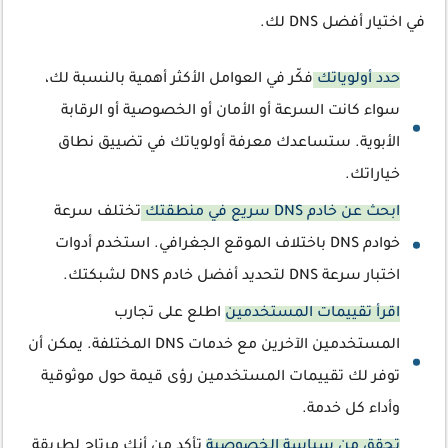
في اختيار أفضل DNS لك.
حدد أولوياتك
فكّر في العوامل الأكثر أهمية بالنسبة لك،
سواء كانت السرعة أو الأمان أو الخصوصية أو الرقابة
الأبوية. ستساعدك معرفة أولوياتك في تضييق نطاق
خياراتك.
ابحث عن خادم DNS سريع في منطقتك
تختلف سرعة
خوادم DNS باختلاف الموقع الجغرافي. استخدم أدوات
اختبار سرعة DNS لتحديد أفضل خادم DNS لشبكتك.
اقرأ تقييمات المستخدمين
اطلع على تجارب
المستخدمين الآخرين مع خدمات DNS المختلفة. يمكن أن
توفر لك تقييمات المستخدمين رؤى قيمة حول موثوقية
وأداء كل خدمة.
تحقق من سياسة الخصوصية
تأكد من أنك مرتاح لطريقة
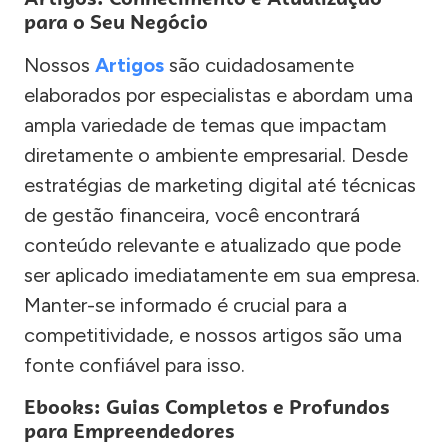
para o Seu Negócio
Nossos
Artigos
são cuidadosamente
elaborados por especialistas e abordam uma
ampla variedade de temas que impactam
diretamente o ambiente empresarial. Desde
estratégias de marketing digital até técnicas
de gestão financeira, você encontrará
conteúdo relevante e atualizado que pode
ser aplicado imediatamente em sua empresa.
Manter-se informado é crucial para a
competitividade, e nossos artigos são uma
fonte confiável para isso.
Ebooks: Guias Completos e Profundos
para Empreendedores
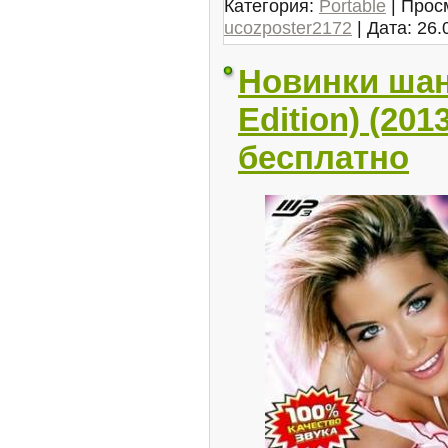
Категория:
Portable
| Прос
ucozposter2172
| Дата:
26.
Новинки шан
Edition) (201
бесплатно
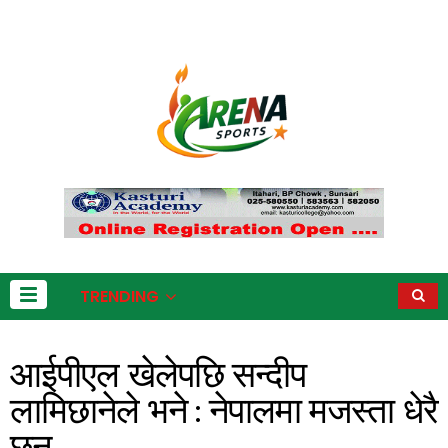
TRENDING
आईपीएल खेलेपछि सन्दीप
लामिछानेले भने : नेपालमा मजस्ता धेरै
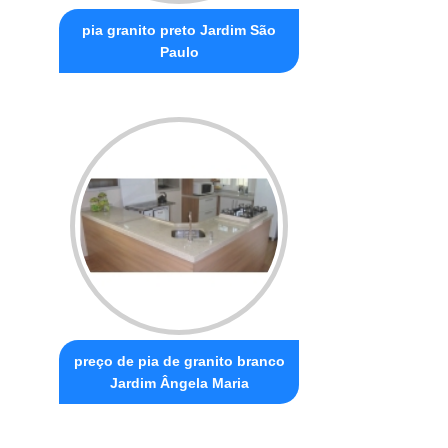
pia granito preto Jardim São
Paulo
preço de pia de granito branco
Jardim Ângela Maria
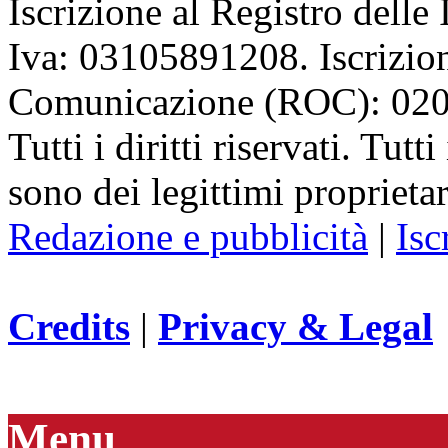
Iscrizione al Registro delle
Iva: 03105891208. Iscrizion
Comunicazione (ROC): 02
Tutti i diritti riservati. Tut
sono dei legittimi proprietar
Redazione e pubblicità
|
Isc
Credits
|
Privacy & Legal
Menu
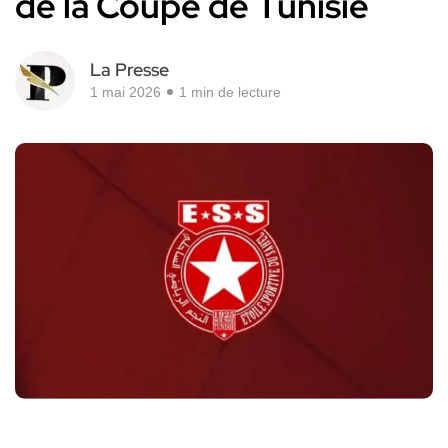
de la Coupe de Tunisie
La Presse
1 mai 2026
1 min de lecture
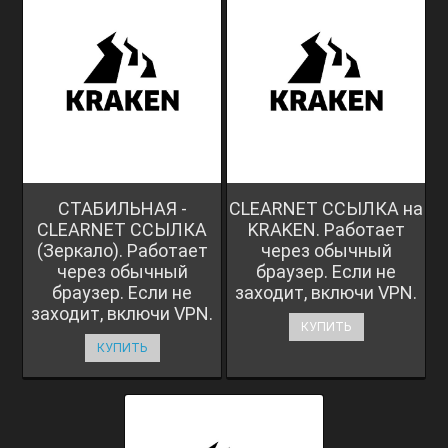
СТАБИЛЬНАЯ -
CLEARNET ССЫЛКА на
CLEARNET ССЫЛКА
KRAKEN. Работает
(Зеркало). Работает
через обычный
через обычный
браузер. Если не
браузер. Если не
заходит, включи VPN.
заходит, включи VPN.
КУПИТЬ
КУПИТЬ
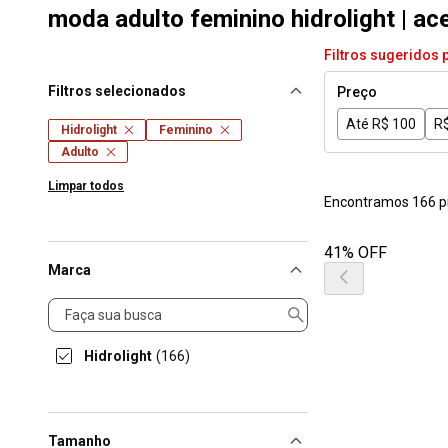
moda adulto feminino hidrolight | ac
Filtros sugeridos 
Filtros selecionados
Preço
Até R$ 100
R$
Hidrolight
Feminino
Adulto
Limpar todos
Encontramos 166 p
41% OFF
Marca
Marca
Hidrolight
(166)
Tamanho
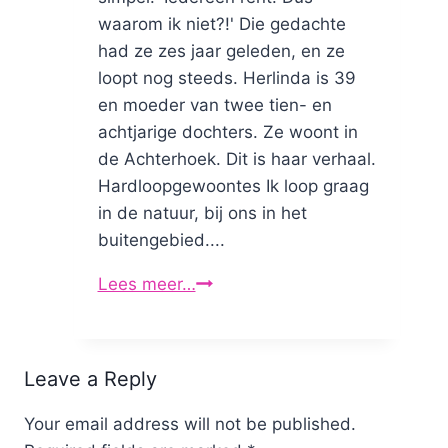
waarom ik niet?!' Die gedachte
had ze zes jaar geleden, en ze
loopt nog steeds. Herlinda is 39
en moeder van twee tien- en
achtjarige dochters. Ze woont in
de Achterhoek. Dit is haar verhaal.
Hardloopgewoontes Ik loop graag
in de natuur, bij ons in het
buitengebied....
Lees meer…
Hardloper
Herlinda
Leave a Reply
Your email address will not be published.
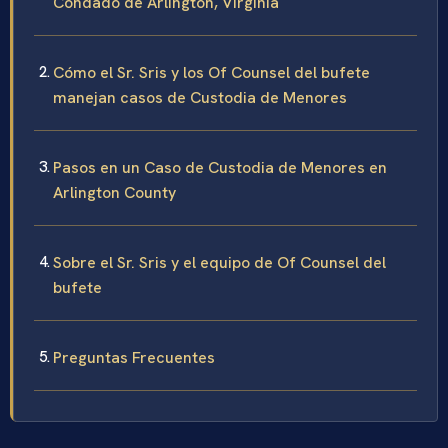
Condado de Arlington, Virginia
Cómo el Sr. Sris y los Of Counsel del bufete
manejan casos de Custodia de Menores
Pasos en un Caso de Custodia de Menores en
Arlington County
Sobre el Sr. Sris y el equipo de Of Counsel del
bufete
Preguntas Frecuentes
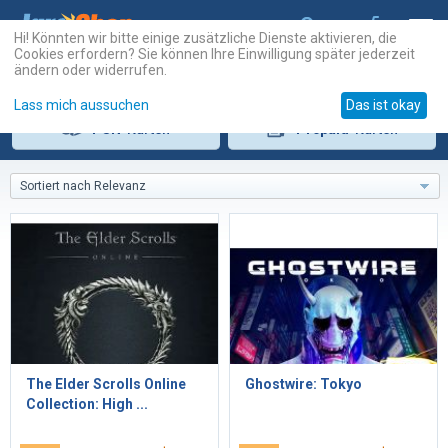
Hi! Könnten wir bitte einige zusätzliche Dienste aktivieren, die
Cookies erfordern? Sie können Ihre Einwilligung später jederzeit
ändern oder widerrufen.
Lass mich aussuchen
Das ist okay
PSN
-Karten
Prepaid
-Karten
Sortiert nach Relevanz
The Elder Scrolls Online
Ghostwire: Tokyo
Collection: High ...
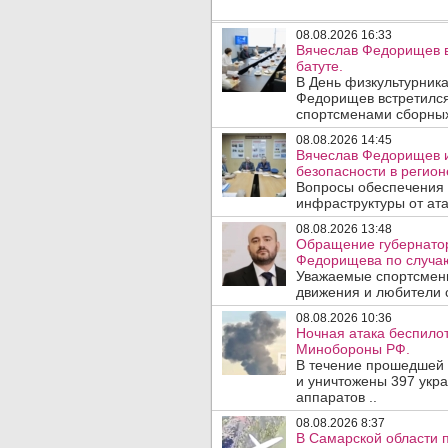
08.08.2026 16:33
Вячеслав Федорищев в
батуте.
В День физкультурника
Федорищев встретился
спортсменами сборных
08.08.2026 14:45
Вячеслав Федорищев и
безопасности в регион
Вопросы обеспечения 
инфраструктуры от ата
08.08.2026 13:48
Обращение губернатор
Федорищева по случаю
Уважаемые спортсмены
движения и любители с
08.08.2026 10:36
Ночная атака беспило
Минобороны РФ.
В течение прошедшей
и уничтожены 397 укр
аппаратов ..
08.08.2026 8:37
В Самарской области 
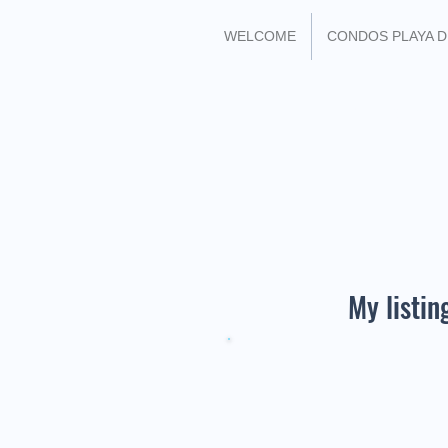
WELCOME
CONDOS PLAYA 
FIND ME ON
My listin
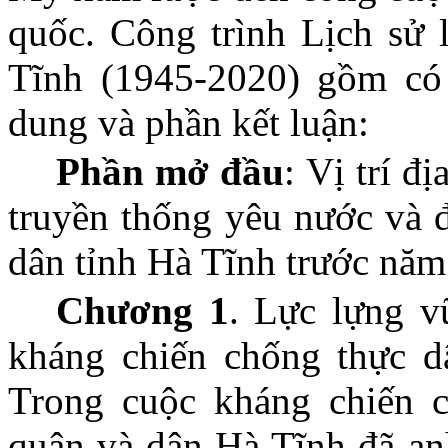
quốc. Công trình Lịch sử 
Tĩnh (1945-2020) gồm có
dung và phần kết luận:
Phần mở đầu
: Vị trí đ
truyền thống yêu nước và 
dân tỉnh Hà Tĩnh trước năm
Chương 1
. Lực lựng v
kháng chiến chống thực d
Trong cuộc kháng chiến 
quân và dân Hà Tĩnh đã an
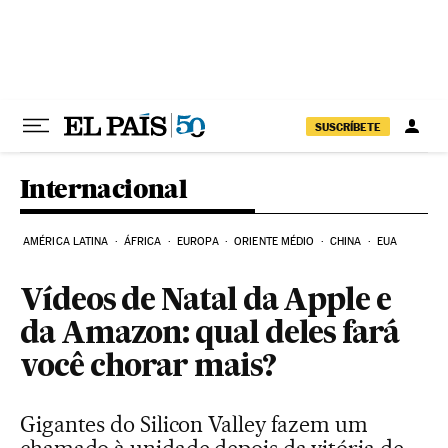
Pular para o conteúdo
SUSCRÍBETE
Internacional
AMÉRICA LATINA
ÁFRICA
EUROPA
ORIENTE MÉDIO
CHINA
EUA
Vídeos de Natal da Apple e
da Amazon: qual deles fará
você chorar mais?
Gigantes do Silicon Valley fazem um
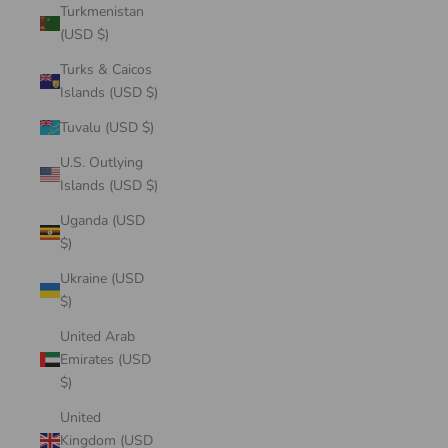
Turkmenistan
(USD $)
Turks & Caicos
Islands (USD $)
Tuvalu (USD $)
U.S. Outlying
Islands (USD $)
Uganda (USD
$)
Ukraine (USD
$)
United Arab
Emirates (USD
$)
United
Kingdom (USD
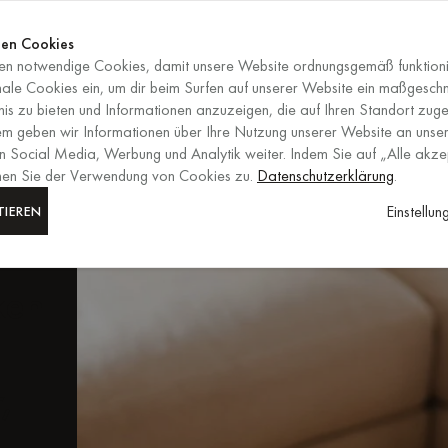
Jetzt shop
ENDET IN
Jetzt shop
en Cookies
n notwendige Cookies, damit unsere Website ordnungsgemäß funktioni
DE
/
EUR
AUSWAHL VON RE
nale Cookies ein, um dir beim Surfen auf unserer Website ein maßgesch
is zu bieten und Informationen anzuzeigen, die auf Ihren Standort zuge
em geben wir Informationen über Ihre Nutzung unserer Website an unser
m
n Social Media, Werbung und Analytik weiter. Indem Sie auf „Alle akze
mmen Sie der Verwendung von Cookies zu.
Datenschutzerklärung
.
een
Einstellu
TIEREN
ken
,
※
Instructions to follow: Exact copy, pictures excluded: print only the lines from the line containing "quốc. Công trình Lịch sử" through the end of the records.

Completed task:
quốc. Công trình Lịch sử 
Tĩnh (1945-2020) gồm có
dung và phần kết luận:
Phần mở đầu
: Vị trí đ
truyền thống yêu nước và 
dân tỉnh Hà Tĩnh trước năm
Chương 1
. Lực lựng v
kháng chiến chống thực d
Trong cuộc kháng chiến 
quân và dân Hà Tĩnh đã an
Pular para o conteúdo
SUSCRÍBETE
Internacional
AMÉRICA LATINA
ÁFRICA
EUROPA
ORIENTE MÉDIO
CHINA
EUA
Vídeos de Natal da Apple e
da Amazon: qual deles fará
você chorar mais?
Gigantes do Silicon Valley fazem um
Turkmenistan
(USD $)
Turks & Caicos
Islands (USD $)
Tuvalu (USD $)
U.S. Outlying
Islands (USD $)
Uganda (USD
$)
Ukraine (USD
$)
United Arab
Emirates (USD
$)
United
Kingdom (USD
Jetzt shop
ENDET IN
Jetzt shop
en Cookies
n notwendige Cookies, damit unsere Website ordnungsgemäß funktioni
DE
/
EUR
AUSWAHL VON RE
nale Cookies ein, um dir beim Surfen auf unserer Website ein maßgesch
is zu bieten und Informationen anzuzeigen, die auf Ihren Standort zuge
em geben wir Informationen über Ihre Nutzung unserer Website an unser
m
n Social Media, Werbung und Analytik weiter. Indem Sie auf „Alle akze
mmen Sie der Verwendung von Cookies zu.
Datenschutzerklärung
.
een
Einstellu
TIEREN
ken
,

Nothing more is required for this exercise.